Data for review>

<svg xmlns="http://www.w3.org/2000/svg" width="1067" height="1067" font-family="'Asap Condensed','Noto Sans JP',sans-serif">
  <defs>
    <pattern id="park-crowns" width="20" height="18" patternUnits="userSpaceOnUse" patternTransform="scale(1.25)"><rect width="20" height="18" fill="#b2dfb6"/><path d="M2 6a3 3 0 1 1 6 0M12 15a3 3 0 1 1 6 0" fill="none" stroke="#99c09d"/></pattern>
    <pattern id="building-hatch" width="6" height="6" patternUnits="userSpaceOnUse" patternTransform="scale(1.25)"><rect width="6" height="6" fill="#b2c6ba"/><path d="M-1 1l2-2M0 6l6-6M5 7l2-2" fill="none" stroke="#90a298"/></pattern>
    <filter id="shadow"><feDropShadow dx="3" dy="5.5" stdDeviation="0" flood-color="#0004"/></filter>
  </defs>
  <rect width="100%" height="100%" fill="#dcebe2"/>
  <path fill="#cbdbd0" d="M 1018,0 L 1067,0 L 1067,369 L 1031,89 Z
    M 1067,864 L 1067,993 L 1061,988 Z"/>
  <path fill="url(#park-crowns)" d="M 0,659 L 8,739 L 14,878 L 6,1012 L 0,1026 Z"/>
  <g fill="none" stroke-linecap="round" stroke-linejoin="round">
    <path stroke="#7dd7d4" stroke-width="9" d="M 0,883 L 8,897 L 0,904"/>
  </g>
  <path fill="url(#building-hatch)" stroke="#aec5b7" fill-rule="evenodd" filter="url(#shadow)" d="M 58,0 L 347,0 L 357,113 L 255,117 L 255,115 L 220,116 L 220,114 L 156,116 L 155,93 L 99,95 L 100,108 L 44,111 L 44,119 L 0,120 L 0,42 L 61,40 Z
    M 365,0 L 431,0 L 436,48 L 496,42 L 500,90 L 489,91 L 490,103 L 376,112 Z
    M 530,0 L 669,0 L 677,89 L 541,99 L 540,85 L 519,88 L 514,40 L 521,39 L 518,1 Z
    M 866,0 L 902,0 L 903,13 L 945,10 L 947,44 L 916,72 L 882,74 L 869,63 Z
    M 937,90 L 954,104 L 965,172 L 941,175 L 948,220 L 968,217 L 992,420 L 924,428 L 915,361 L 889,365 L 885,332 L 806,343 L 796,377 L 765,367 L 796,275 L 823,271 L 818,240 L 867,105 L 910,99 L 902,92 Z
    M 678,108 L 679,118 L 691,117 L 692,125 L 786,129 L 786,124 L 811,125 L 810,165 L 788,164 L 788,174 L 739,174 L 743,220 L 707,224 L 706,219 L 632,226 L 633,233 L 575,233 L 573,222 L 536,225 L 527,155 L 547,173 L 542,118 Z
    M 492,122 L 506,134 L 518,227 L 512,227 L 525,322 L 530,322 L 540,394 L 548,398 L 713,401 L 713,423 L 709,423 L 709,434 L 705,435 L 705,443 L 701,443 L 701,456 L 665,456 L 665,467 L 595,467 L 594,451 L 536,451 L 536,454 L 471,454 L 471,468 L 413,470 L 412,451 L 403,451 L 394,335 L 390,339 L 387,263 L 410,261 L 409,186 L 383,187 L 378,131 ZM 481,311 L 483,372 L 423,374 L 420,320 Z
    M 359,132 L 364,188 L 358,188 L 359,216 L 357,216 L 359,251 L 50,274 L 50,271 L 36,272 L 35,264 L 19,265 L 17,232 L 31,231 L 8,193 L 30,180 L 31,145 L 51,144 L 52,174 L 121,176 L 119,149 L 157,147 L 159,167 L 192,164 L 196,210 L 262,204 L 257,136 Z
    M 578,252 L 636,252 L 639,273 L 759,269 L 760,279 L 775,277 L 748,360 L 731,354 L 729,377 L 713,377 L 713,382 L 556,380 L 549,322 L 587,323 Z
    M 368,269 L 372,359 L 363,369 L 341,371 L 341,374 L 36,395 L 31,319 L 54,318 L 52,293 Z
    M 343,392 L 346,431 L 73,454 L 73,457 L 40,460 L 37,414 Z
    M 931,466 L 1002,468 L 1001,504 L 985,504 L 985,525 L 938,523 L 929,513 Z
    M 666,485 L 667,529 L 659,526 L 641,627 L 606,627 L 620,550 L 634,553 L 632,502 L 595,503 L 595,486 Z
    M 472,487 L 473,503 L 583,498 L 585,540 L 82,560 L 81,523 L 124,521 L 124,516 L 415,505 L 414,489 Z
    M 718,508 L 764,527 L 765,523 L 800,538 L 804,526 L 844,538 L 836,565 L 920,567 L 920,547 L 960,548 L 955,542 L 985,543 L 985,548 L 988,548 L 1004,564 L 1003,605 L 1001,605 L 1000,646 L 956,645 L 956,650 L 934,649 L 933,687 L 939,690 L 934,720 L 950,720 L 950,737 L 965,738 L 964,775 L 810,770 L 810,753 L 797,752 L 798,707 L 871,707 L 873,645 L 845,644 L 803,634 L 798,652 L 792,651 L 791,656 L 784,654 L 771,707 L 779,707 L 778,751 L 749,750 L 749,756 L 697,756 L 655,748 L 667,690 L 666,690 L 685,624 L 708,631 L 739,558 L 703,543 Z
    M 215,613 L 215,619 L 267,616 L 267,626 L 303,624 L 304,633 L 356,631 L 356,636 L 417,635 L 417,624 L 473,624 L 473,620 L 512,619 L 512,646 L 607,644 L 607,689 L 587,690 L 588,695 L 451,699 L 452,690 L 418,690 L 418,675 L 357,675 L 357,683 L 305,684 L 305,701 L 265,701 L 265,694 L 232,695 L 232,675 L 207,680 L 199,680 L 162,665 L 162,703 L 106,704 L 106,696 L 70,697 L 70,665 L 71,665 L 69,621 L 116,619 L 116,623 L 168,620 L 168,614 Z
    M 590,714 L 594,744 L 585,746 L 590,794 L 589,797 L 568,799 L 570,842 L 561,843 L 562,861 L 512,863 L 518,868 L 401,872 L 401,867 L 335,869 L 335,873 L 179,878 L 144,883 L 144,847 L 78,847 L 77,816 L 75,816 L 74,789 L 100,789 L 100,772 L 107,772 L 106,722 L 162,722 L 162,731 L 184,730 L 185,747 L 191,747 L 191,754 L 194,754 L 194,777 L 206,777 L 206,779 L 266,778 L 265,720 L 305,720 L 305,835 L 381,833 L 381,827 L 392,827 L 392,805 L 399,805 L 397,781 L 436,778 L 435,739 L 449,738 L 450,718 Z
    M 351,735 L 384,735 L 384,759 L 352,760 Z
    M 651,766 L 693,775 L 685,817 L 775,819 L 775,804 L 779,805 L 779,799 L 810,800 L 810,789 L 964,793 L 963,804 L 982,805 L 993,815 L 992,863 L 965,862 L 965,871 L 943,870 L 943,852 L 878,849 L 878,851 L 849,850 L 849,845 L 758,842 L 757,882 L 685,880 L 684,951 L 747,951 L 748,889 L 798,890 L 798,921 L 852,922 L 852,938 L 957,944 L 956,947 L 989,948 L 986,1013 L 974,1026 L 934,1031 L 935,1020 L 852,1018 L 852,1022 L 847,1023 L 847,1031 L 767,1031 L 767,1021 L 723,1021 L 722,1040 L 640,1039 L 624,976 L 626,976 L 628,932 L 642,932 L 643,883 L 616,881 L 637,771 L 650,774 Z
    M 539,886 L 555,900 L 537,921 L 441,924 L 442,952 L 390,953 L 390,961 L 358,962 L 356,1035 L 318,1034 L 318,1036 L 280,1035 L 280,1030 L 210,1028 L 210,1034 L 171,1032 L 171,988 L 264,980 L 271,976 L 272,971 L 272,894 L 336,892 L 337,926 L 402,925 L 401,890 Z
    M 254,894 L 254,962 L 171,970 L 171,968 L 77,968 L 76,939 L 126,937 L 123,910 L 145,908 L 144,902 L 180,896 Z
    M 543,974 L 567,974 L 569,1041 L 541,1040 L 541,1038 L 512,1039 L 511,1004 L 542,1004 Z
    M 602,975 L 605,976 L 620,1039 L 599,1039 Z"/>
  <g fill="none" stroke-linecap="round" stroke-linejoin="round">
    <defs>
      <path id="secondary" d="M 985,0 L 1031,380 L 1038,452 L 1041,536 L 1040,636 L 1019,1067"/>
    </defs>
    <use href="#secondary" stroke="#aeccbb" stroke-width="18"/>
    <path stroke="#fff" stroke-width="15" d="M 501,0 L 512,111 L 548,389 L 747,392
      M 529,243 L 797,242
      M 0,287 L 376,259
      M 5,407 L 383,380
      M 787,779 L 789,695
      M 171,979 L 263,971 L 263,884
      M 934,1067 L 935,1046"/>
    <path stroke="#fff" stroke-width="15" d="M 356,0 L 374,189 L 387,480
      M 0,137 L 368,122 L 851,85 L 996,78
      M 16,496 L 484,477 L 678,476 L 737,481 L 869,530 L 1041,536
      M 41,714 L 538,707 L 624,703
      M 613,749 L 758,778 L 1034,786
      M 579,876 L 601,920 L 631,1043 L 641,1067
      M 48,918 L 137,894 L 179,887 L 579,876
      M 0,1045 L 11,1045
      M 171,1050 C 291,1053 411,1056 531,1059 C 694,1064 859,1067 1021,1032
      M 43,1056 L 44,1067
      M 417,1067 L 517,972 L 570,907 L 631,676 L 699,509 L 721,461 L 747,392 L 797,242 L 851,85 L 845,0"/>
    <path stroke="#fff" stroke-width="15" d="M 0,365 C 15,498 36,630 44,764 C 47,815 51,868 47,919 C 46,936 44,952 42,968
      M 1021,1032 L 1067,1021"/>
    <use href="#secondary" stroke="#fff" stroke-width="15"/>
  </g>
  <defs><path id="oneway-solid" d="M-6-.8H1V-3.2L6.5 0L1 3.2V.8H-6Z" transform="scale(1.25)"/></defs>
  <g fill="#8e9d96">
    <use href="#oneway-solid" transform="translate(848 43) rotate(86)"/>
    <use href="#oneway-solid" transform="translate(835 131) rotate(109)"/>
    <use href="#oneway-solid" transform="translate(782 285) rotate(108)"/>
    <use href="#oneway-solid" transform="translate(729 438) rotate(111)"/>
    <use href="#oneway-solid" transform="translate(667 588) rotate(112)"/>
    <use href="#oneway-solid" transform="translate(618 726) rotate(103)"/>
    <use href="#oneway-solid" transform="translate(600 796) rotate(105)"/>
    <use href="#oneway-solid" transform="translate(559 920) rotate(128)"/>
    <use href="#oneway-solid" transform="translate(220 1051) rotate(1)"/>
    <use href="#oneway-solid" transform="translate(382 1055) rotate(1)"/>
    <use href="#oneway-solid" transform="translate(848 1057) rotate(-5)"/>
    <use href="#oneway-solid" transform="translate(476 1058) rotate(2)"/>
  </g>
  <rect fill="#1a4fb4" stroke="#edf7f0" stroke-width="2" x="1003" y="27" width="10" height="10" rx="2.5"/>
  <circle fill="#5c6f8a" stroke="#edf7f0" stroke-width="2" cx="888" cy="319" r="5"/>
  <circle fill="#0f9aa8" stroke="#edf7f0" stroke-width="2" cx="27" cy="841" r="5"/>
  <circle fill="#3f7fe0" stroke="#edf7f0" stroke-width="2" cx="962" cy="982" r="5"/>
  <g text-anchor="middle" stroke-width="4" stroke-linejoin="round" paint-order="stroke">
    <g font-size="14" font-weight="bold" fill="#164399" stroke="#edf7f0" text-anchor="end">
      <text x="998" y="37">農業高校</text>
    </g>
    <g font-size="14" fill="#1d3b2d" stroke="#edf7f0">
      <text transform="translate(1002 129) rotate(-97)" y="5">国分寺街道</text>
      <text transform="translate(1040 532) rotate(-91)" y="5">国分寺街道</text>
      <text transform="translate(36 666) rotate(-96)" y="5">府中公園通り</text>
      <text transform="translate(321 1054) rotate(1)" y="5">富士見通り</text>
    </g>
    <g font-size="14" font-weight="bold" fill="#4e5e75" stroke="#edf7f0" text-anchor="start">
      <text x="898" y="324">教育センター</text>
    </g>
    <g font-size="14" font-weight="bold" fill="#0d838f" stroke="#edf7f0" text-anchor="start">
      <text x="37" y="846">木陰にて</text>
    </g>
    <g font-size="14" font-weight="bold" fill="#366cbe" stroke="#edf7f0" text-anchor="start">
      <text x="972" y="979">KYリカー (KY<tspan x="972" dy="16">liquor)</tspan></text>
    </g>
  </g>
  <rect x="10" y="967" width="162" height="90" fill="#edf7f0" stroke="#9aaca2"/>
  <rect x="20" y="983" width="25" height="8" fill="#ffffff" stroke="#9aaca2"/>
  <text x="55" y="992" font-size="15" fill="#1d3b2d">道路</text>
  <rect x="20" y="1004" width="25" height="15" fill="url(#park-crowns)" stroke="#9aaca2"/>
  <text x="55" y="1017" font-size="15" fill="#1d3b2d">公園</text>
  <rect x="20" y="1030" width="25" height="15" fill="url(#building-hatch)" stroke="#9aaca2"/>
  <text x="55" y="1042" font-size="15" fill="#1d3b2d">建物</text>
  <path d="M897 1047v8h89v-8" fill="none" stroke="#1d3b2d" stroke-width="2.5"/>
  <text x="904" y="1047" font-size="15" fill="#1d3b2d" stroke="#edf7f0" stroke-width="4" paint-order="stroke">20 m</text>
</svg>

---

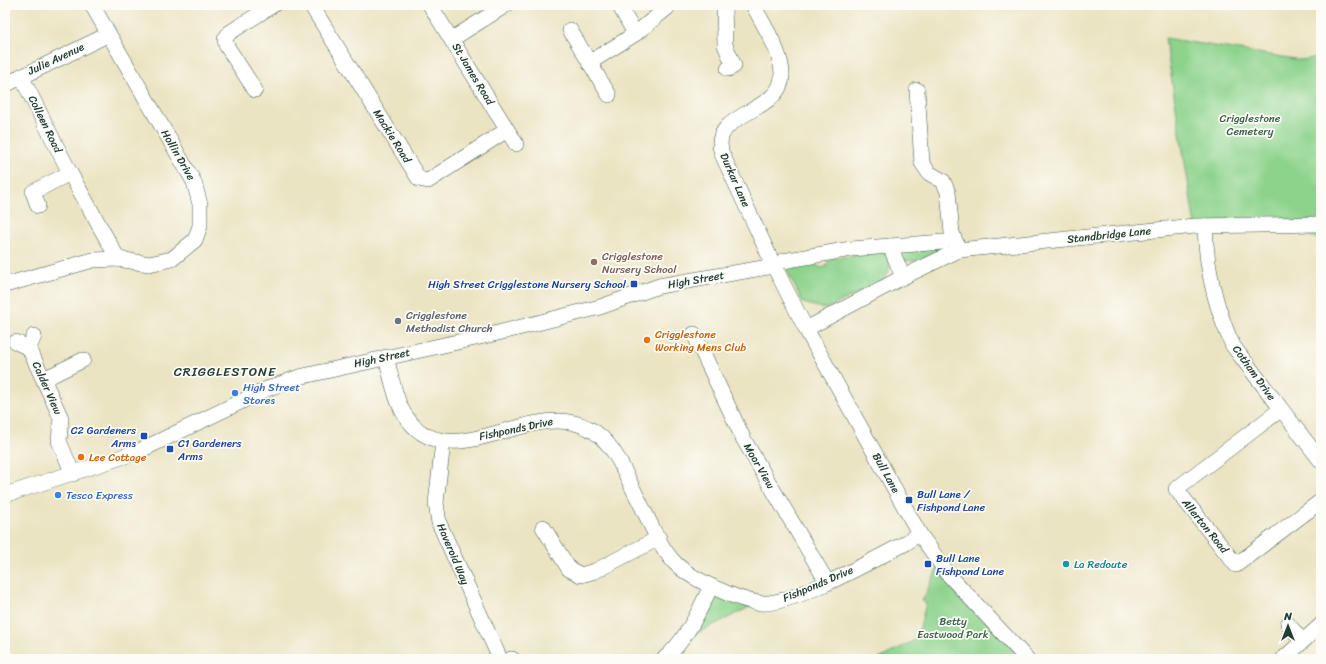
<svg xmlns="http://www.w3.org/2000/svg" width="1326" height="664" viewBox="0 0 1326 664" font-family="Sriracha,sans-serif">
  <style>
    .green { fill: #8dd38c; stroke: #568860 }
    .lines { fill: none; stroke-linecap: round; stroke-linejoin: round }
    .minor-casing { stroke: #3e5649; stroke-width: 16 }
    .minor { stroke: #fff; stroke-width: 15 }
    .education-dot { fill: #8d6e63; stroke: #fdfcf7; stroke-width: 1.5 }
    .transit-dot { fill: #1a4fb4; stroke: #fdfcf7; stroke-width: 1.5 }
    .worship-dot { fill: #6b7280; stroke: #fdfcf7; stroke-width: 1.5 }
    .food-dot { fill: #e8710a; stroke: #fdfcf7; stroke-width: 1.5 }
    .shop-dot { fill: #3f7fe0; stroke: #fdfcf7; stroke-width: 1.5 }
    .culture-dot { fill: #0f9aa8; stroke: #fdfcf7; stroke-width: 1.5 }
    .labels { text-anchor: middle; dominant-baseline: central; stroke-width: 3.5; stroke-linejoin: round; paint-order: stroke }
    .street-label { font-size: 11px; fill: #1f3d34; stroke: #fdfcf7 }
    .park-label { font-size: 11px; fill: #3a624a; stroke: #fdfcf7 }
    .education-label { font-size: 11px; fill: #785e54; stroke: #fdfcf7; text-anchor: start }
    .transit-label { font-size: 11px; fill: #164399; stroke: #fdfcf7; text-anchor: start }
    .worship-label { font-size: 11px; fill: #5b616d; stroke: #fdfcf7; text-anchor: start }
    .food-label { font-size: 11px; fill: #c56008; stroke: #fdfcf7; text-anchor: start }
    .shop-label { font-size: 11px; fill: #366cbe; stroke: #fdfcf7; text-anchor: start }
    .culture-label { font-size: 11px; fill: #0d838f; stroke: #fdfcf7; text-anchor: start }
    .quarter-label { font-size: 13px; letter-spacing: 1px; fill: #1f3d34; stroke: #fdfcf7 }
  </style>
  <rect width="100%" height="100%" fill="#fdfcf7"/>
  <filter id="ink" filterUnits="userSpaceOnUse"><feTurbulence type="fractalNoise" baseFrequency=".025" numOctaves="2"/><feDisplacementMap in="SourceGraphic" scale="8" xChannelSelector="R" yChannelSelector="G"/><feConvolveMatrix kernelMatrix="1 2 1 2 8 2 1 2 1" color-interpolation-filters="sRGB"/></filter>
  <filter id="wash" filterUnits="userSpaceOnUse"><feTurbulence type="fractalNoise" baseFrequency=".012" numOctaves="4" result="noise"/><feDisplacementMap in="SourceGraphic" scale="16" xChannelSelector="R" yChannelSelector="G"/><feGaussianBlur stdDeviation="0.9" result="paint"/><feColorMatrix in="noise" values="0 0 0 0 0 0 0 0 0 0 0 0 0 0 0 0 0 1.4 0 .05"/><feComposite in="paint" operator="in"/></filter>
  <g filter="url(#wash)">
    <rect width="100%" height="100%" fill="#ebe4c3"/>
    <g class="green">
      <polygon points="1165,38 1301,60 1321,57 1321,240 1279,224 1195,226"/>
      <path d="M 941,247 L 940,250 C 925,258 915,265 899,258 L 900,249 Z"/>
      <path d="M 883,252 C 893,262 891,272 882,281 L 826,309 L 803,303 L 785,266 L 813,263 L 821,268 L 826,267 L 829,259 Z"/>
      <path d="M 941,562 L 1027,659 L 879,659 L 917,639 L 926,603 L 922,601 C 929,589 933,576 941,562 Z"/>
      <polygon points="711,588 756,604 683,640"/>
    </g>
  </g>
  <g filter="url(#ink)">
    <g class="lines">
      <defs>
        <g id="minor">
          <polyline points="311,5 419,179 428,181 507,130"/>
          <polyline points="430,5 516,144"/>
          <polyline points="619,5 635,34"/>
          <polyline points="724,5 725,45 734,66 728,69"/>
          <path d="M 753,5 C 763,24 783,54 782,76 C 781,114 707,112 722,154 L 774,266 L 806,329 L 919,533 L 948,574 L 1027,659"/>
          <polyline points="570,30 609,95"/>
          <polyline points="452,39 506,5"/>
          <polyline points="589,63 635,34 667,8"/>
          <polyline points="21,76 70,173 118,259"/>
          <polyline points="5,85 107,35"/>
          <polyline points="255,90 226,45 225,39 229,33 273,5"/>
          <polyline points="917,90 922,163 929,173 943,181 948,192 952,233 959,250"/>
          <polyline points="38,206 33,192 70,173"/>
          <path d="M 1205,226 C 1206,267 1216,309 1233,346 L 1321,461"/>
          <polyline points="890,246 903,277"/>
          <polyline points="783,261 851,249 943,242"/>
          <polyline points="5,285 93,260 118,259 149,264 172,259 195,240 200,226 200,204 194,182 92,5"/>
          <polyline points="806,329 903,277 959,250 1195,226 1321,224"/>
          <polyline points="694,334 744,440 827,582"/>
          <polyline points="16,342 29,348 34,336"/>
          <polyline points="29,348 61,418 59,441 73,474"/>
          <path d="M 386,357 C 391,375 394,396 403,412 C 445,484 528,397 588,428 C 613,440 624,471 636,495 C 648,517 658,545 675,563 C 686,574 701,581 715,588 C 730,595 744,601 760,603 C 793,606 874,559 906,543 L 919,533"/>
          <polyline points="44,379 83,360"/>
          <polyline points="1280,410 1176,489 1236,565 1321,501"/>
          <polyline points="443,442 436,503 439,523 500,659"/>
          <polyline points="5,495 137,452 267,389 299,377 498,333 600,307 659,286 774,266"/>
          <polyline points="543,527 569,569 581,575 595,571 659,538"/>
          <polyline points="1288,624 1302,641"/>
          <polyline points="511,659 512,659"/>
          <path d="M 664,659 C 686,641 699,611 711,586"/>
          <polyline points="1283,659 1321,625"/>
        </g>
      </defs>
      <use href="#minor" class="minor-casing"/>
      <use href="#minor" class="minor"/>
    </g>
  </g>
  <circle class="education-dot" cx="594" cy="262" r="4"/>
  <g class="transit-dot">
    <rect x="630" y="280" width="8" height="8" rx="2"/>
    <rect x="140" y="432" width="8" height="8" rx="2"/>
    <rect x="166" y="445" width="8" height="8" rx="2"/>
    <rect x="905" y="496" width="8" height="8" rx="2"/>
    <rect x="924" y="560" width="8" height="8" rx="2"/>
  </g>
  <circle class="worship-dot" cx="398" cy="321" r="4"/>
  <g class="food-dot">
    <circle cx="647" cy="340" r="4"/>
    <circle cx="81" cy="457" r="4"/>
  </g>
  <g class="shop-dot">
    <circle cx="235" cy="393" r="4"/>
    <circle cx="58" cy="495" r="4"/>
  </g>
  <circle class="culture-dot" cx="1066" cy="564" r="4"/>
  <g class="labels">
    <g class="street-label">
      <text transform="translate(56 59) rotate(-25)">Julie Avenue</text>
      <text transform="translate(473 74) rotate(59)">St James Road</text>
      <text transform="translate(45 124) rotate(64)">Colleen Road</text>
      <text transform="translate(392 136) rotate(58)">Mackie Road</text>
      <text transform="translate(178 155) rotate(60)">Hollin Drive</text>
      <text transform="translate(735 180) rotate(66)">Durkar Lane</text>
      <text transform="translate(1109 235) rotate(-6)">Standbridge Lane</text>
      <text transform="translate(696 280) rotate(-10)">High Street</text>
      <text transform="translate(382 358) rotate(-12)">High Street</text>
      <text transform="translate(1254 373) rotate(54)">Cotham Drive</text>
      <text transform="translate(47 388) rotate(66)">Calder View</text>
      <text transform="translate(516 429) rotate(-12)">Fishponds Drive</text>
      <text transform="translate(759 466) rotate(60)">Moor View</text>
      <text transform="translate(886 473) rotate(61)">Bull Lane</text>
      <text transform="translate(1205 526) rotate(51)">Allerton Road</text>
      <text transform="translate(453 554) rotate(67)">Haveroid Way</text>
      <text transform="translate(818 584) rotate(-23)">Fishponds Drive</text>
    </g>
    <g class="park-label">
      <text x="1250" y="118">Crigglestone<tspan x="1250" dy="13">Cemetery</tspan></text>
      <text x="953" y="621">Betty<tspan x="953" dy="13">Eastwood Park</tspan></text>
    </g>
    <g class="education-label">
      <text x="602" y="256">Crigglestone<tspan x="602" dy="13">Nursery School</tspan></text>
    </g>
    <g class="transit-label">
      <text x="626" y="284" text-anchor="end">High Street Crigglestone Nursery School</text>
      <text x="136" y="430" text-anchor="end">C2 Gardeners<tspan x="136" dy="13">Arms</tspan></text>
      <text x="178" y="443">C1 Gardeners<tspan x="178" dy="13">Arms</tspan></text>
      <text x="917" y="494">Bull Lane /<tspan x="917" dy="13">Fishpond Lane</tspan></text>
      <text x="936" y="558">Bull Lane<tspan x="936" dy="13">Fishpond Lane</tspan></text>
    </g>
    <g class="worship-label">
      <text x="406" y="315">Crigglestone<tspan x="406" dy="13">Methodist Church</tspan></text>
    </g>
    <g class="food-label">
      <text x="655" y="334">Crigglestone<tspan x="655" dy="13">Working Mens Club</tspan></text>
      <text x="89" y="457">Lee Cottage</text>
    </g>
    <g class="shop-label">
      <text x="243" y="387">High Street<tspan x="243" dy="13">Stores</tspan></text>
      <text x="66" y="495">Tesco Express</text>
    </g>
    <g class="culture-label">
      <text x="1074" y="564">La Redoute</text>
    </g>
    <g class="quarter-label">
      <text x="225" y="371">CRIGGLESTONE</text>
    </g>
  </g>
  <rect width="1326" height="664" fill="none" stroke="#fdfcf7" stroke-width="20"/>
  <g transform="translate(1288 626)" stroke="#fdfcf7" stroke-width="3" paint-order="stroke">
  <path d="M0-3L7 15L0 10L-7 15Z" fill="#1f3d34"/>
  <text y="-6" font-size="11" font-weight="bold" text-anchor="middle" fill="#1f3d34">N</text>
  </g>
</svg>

Exercise> Of all the entries above, repeat only the lines from the line that has "M 602,975 L" to the line that has "M 613,749 L 758,778 L 1034,786", both lines included, exactly.

Answer to this problem>
    M 602,975 L 605,976 L 620,1039 L 599,1039 Z"/>
  <g fill="none" stroke-linecap="round" stroke-linejoin="round">
    <defs>
      <path id="secondary" d="M 985,0 L 1031,380 L 1038,452 L 1041,536 L 1040,636 L 1019,1067"/>
    </defs>
    <use href="#secondary" stroke="#aeccbb" stroke-width="18"/>
    <path stroke="#fff" stroke-width="15" d="M 501,0 L 512,111 L 548,389 L 747,392
      M 529,243 L 797,242
      M 0,287 L 376,259
      M 5,407 L 383,380
      M 787,779 L 789,695
      M 171,979 L 263,971 L 263,884
      M 934,1067 L 935,1046"/>
    <path stroke="#fff" stroke-width="15" d="M 356,0 L 374,189 L 387,480
      M 0,137 L 368,122 L 851,85 L 996,78
      M 16,496 L 484,477 L 678,476 L 737,481 L 869,530 L 1041,536
      M 41,714 L 538,707 L 624,703
      M 613,749 L 758,778 L 1034,786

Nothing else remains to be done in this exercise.